While I will absolutely agree we rarely see the last stage of oxidation, we will see at least some of them. I hear about “B” ALL the time, and that is directly due to oxidation while kegging, or coming to complete fermentation and racking. I am here to tell you it doesn’t have to be this way! What we laid out in our earlier posts a surefire way to brewery fresh flavors almost indefinitely."

Taken from a blog post of mine here:http://www.********************/brewing-methods/cold-fermentation-and-spunding-results/

I would look into your kegging procedure.
 
Brought a few of my beers to a local brewery, bottled off a keg. One was that alien church clone recipe, the other just a very simple mild English bitter.

Sorry, are we talking mild, or bitter? Either way, you'll want some more calcium to help the various enzymic reactions. The bitter will benefit significantly from a teaspoon of gypsum in the mash, if it's a mild then swap some of the gypsum for calcium chloride. Mind you, with that water you should be brewing lagers, it's like Plsen water!

"That alien church clone" - I take it we're talking Coff's recipe to clone Tired Hands Alien Church NEIPA?

My immediate thoughts would be - you're doing a lot in the "danger zone" between flameout and fermented wort, sanitation is always a worry.
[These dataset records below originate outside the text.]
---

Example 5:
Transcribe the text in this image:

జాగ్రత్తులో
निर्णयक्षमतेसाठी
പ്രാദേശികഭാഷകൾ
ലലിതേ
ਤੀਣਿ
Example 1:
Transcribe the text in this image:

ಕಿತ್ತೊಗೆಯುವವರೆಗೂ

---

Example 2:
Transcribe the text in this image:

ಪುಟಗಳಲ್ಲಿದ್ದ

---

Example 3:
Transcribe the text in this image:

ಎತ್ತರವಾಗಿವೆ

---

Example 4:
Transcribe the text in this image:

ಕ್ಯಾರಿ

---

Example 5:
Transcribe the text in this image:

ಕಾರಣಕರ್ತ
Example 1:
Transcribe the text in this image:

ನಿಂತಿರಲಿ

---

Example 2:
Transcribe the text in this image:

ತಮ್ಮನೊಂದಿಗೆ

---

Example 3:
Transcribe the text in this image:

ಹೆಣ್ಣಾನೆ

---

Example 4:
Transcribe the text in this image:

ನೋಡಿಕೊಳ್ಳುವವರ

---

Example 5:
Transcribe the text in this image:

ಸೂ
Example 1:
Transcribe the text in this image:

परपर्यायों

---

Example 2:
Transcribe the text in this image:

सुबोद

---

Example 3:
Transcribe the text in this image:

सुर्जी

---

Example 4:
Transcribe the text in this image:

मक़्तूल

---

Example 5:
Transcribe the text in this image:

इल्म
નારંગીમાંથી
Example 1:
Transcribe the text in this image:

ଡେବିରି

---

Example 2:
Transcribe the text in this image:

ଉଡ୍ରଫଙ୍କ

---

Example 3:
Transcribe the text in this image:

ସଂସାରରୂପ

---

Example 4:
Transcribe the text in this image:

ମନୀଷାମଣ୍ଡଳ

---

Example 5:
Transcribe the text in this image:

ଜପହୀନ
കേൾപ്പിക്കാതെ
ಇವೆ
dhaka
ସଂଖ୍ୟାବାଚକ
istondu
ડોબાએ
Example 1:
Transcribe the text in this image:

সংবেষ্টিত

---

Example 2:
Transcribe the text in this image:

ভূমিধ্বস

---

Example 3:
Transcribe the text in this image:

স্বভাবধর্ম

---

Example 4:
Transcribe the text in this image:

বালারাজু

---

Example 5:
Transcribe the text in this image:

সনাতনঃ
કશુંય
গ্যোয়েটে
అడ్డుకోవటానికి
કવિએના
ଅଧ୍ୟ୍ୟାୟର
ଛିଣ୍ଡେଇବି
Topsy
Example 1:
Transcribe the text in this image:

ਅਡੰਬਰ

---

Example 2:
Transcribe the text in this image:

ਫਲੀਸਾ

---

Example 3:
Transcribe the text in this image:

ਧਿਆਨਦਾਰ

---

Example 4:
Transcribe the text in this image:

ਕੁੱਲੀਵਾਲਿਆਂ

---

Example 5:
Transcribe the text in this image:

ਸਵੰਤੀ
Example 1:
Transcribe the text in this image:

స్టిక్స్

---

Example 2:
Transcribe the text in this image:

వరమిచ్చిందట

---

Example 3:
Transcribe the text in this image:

And there's a lot in that recipe to go wrong - if you're not happy with the results, you need to simplify and take a step back in order to take two steps forward.

First things first - if an experienced brewer says you've got DMS, then you have DMS. 90 minute boils should take care of it now, but I would look at the quality of your ingredients. First of all - simplify them, whilst you're troubleshooting just go to a single malt and maybe no more than 2 hops. An obvious point to make is that hops are fragile things and we're now 12 months from the northern hemisphere harvest so if you or your supplier have left them at room temperature they will have degraded and oxidised significantly. That really won't help - obviously the best solution is to get the new harvest hops in a few weeks time in vacuum packs and then keep them cold, but that doesn't help the immediate problem.

But I would think more in terms of an APA or West Coast IPA for troubleshoooting purposes, a simpler recipe will make it much easier to work out what's going wrong. Also they will suit a sulphate-rich water, which will certainly give you better precision on your bitter flavours, which will be a start, even if a chloride-rich water is more appropriate for the Alien Church.

Another obvious area to look at is sanitation - one source of diacetyl is lactic acid bateria, but just generally it will muddy things if you have different sources of fermenting organisms. Is there any tubing that looks a bit tired, are there scratches in the buckets that could harbour infection? Bin them and replace.

On the fermentation side - what sort of temperature control do you have?